Does increased Data Dictionary size affects performance

data dictionaryoracleoracle-11gperformance

As I understand, Data Dictionary

  • Is a collection of tables, part of SYS schema (if not the whole SYS
    schema)
  • It is stored as 'regular' tables, so whatever is applied to
    database tables, also applies to data dictionary (e.g. indexes,
    statistics)
  • Its statistics should be updated
  • It is always cached

Can the the size and the complexity of oracle data dictionary affect the database performance?

When I add a new object on my database a new (or multiple) entries is/are added on data dictionary. A scenario I can think of has to do with partitioning. So if I have a table which have a partition and subpartitions, I will have an entry for the table, an entry for each partition and an entry of each partition subpartitions in data dictionary. Those entries are spawned among different 'tables'. Imagine know having tables with thousands of partitions and hundreds of subpartition. Again this number of records may not be something that a dbms can handle, but how it will affect its performance as it grows?

Note: I have read a lot of discussion on if and how partitioning affects performance in general. This is out of scope for this question. Partitioning is just an example I gave, to show how data dictionary volume can grow.

Best Answer

So a good starting point for this is Martin Widlake's post on the size of the 'data dictionary'. The term can be a bit woolly as there's a bunch of stuff that Oracle stores (such as executable code, job history etc) which may or may not be relevant.

https://mwidlake.wordpress.com/2009/08/03/why-is-my-system-tablespace-so-big/

He points out an example where he has 13 Gb in a data dictionary segment "C_OBJ#_INTCOL#". That is technically a cluster rather than a regular table, but it is really just a special table where the data is arranged so that related items tend to be stored in the same block on disk. That object is storing histogram information for table columns which tells you that, for a specific table/column, you might have 60% of values as US, 25% as Canada and 15% Mexico, or that you have twice as much data for October 2017 as you did for October 2016.
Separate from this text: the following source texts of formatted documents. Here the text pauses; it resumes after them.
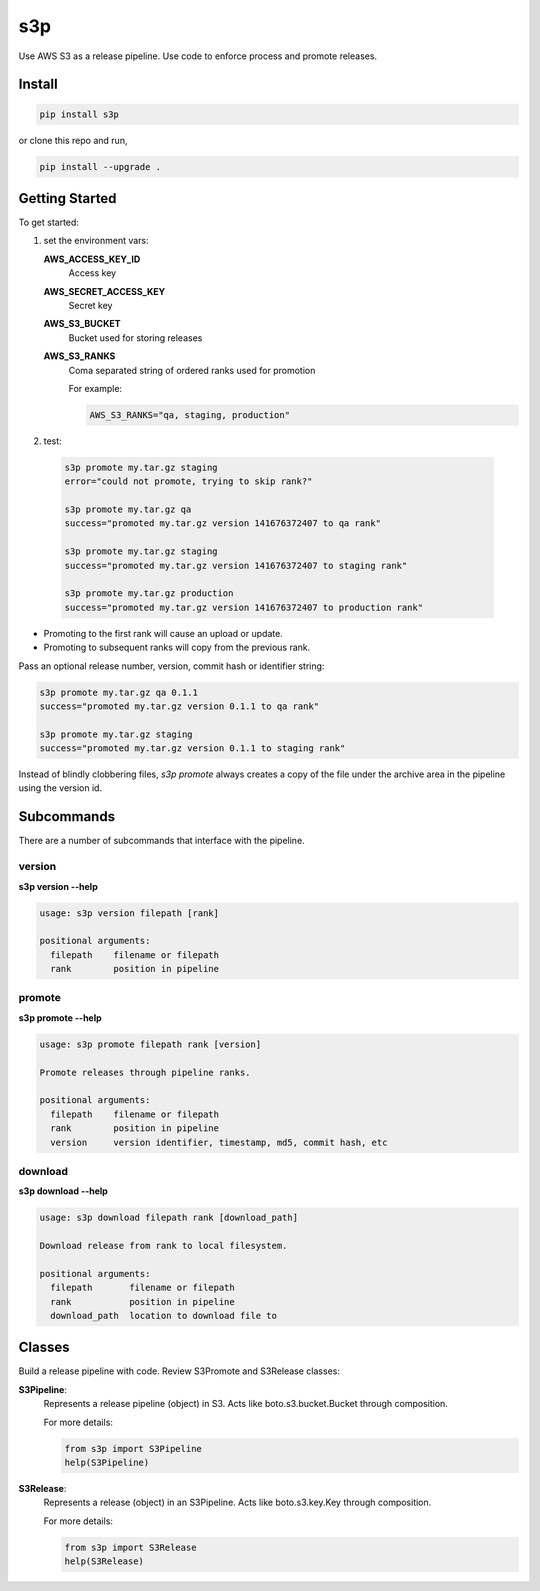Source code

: s3p
###

Use AWS S3 as a release pipeline.  Use code to enforce process and promote releases.

Install
=======

.. code-block:: bash

  pip install s3p

or clone this repo and run,

.. code-block:: bash

  pip install --upgrade .

Getting Started
===============

To get started:

1. set the environment vars:

   **AWS_ACCESS_KEY_ID**
     Access key

   **AWS_SECRET_ACCESS_KEY**
     Secret key

   **AWS_S3_BUCKET**
     Bucket used for storing releases

   **AWS_S3_RANKS**
     Coma separated string of ordered ranks used for promotion

     For example:

     .. code-block:: bash

       AWS_S3_RANKS="qa, staging, production"


2. test:

 .. code-block:: bash

  s3p promote my.tar.gz staging
  error="could not promote, trying to skip rank?"

  s3p promote my.tar.gz qa
  success="promoted my.tar.gz version 141676372407 to qa rank"

  s3p promote my.tar.gz staging
  success="promoted my.tar.gz version 141676372407 to staging rank"

  s3p promote my.tar.gz production
  success="promoted my.tar.gz version 141676372407 to production rank"

* Promoting to the first rank will cause an upload or update.
* Promoting to subsequent ranks will copy from the previous rank.

Pass an optional release number, version, commit hash or identifier string:

.. code-block:: bash

 s3p promote my.tar.gz qa 0.1.1
 success="promoted my.tar.gz version 0.1.1 to qa rank"

 s3p promote my.tar.gz staging
 success="promoted my.tar.gz version 0.1.1 to staging rank"

Instead of blindly clobbering files, *s3p promote* always creates a copy
of the file under the archive area in the pipeline using the version id.


Subcommands
===========

There are a number of subcommands that interface with the pipeline.

version
-------

**s3p version --help**

.. code-block:: text

  usage: s3p version filepath [rank]

  positional arguments:
    filepath    filename or filepath
    rank        position in pipeline

promote
-------

**s3p promote --help**

.. code-block:: text

  usage: s3p promote filepath rank [version]

  Promote releases through pipeline ranks.

  positional arguments:
    filepath    filename or filepath
    rank        position in pipeline
    version     version identifier, timestamp, md5, commit hash, etc

download
--------

**s3p download --help**

.. code-block:: text

  usage: s3p download filepath rank [download_path]

  Download release from rank to local filesystem.

  positional arguments:
    filepath       filename or filepath
    rank           position in pipeline
    download_path  location to download file to


Classes
==========

Build a release pipeline with code. Review S3Promote and S3Release classes:

**S3Pipeline**:
  Represents a release pipeline (object) in S3.
  Acts like boto.s3.bucket.Bucket through composition.

  For more details:

  .. code-block:: python

    from s3p import S3Pipeline
    help(S3Pipeline)

**S3Release**:
  Represents a release (object) in an S3Pipeline.
  Acts like boto.s3.key.Key through composition.

  For more details:
  
  .. code-block:: python

    from s3p import S3Release
    help(S3Release)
Whether that's a good use of space will depend on your situation. Histograms are basically used to determine the best access path. For example, given a query that has both a date and zip code paths available, which is going to involve less work.

Ultimately, it isn't about the size of a data dictionary, but a more precise question of whether storing additional information in there can help avoid mistakes. Even then, the downside is often the impact of gathering the additional information and keeping it up-to-date rather than the space required to store it.

Additional : A cluster tends to take up a bit more space than a regular table as trying to keep related data together needs to allow more space for the data to grow rather than moving it around when it doesn't fit.